Однако другие исследователи возражают:

– Беатриче от матери унаследовала сообразительность, мужество и присутствие духа, а от отца – дипломатические способности и некоторую эластичность в вопросах совести.

При миланском дворе любили розыгрыши, но некоторые шутки Беатриче были в духе её деда Ферранте I, любившего показывать гостям комнату с мумиями своих врагов. Так, семидесятилетний Джакомо Тротти несколько раз обнаруживал в своём доме «большое количество лис, волков и диких кошек», которых приобрёл для своего зверинца Лодовико и которых в жилище посла запускали по приказу Беатриче. Но это было ещё только начало. Поскольку феррарец был довольно скуп, герцогиня Бари однажды украла у него два золотых дуката, шёлковую шляпу и новый плащ. Правда, деньги потом она отдала племяннице Тротти. Такие грубые шутки, скорее всего, были своего рода личной местью послу, который постоянно информировал герцога Эрколе об «альковных» делах его дочери. И всё же розыгрыши Беатриче имели предел и она никогда не опускалась до цинизма своего деда.

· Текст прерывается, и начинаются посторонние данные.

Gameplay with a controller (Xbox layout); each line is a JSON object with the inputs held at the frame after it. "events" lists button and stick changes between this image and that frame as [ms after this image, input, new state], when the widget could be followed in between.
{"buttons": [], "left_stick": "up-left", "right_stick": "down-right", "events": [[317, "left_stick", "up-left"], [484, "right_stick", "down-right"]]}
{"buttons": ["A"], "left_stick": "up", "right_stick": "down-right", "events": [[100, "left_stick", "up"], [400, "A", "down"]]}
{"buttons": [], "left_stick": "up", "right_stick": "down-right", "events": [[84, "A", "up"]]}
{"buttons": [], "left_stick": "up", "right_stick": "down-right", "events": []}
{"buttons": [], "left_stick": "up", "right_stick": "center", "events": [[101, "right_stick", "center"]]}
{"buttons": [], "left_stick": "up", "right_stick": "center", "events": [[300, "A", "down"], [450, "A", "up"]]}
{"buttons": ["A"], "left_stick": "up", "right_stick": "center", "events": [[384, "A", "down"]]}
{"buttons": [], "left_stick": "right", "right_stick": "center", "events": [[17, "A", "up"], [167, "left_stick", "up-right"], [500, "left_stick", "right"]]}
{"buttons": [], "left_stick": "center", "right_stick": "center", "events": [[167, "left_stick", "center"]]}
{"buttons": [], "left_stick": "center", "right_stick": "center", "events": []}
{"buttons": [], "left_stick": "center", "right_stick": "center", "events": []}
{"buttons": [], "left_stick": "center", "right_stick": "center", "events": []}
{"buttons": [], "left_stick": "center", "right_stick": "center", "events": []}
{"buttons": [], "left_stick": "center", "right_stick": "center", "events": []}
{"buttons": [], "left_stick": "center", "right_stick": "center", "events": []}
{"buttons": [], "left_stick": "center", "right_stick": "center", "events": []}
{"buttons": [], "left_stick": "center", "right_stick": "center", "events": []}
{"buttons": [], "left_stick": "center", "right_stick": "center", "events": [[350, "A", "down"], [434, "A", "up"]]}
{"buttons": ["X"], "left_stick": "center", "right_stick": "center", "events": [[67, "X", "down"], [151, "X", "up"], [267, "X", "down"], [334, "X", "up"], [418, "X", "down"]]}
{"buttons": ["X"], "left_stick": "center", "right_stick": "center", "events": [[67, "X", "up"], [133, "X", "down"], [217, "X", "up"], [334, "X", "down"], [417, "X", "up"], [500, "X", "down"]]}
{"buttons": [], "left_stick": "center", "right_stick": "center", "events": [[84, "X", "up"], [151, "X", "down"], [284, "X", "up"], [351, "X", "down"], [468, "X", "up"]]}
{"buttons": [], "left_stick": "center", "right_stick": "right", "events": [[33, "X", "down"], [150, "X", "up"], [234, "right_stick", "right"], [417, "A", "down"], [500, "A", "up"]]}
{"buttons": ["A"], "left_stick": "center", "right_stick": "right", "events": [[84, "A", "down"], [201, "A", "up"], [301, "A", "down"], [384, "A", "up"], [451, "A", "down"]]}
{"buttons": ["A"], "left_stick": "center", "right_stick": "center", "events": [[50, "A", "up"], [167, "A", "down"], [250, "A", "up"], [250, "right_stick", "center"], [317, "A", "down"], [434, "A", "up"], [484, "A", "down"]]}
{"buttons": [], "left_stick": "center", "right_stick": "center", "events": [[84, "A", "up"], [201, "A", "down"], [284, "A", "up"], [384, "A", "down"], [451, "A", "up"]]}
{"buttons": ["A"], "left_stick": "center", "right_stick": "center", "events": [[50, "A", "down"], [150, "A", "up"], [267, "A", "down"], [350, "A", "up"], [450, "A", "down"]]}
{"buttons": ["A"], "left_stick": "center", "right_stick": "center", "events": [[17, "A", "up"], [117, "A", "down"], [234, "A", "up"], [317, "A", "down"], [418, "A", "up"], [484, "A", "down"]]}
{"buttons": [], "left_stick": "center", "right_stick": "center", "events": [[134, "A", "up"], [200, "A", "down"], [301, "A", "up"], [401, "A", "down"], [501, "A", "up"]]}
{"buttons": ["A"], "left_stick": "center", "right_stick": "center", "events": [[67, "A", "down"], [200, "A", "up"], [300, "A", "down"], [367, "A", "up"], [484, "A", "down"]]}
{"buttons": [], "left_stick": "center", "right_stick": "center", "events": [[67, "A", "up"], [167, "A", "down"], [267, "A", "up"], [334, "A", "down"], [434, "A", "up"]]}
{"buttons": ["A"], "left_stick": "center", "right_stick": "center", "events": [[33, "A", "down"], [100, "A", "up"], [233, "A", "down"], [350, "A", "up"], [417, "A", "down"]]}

Герцогиня Бари не в меньшей степени интересовалась литературой и искусством, чем её старшая сестра. И во времена опасности она брала на себя лидерство и оказывала, вероятно, немалое влияние на государственные дела в Милане. Франческо Муралти, итальянский хронист ХV века, описывал Беатриче в своих «Анналах» как «юную, красивую лицом и смуглую, любящую придумывать новые костюмы и проводить день и ночь в песнях, танцах и всевозможных удовольствиях». Зачастую она диктовала моду того времени, и следуя её примеру, многие итальянские аристократки, даже за пределами миланского двора, начали носить прическу «коаццоне». Благодаря переписке вездесущего Тротти и письмам самой Беатриче к сестре и мужу, сохранилось множество описаний её модных нарядов. Абсолютной новинкой были, например, платья в полоску и идея использовать вместо пояса шнурок из крупного жемчуга, подчёркивающий талию. С детства привыкнув носить жемчуг, она постоянно использовала его, как в виде ожерелья, так и для украшения причёски и одежды. Ещё Беатриче предпочитала глубокие вырезы квадратной формы и ткани, украшенные эмблемами Сфорца и Эсте, воспроизводившиеся в виде узлов на шнурах платья (идея Леонардо да Винчи). Иногда она носила шляпы, украшенные перьями сороки, и туфли на высокой платформе, чтобы уменьшить разницу в росте со своим мужем.